I just had a closer look at the ash lying around here. There are two types: One is heavy like mud and feels like coffee grounds when you run your fingers through it, and the other is fine and light and magnetic if you hold a magnet up to it. Most people passing through don’t even see the remnants of the volcano, since they don’t realize what it was like here before. For example the driveway used to be made of bumpy gravel, but ash has filled the space between the rocks, packing it smooth and firm with wind and weather. At first glance, the ash also looks just like black sand, which is not uncommon in Iceland. But on a clear day the glacier behind the house will revel its black scars. Once a beautiful bright white mountain, it’s now black, covered with ash. And the cars that were parked here are still full of ash inside, even in the glove box. The paint job on the outside of the cars is ruined since the ash sticks to it like coarse sandpaper, and water only makes it stick harder like glue.

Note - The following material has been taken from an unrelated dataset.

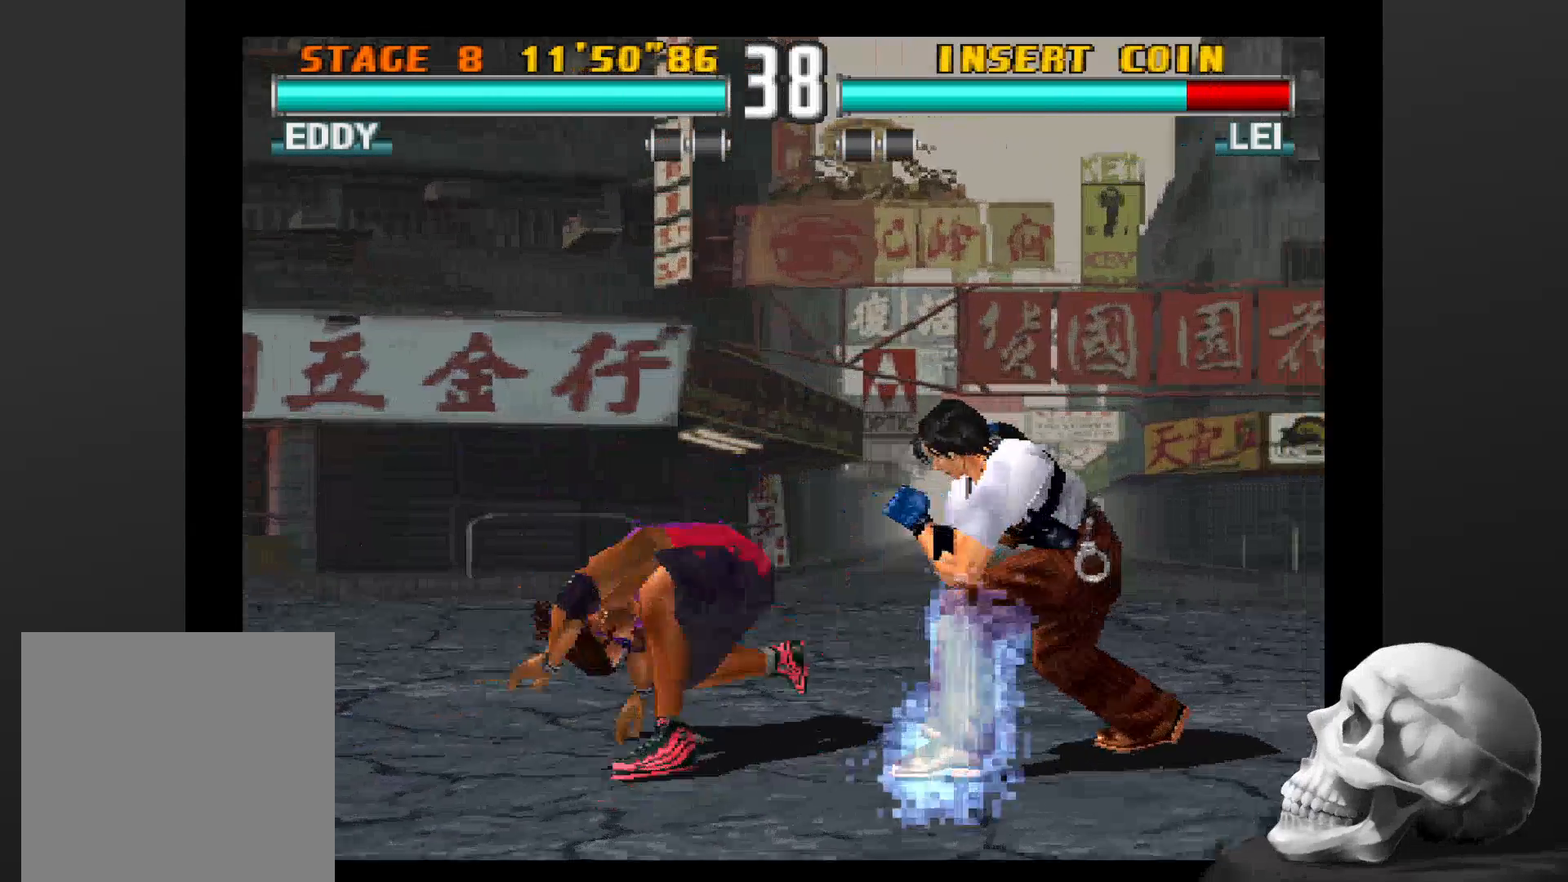
{"buttons": [], "left_stick": "center", "right_stick": "center", "events": []}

Sigrún’s brother Óli sees me looking at the ash and tells me to jump in his truck. We drive up behind the house several kilometers up the steep rocky track, closer to the glacier. The family’s property is vast, extending all the way back to the glacier. However global warming and receding glaciers are causing the government to reconsider some of the property boundaries of these old farms. The old property deeds mark the edge of the property simply with “the edge of the glacier”, but as the ice melts, the property is growing and the government doesn’t like that. They’re trying to pass a law to give the government any such affected land at an elevation of over 500m for property deeds that contain such unclear boundaries. There are many outraged farmers in the countryside that are affected.
Anyway, way up in the mountains behind the house, we have a clear view of the glacier and it’s really black! The ash is several inches deep here too and it feels like walking in snow. The grass is also much greener up here, with the ash acting as a good fertilizer. The city of Vík is also mining rocks up here to use to protect the coast of its famous black beach from erosion. It’s a way for the family to make a bit of extra cash.
Later at 11pm Sigrún and I take a short walk outside looking for Northern Lights. No luck with that, but we do see the volcano spewing a bit of steam. It’s a crisp clear night, but the moon is full and heavy and the stars shine bright.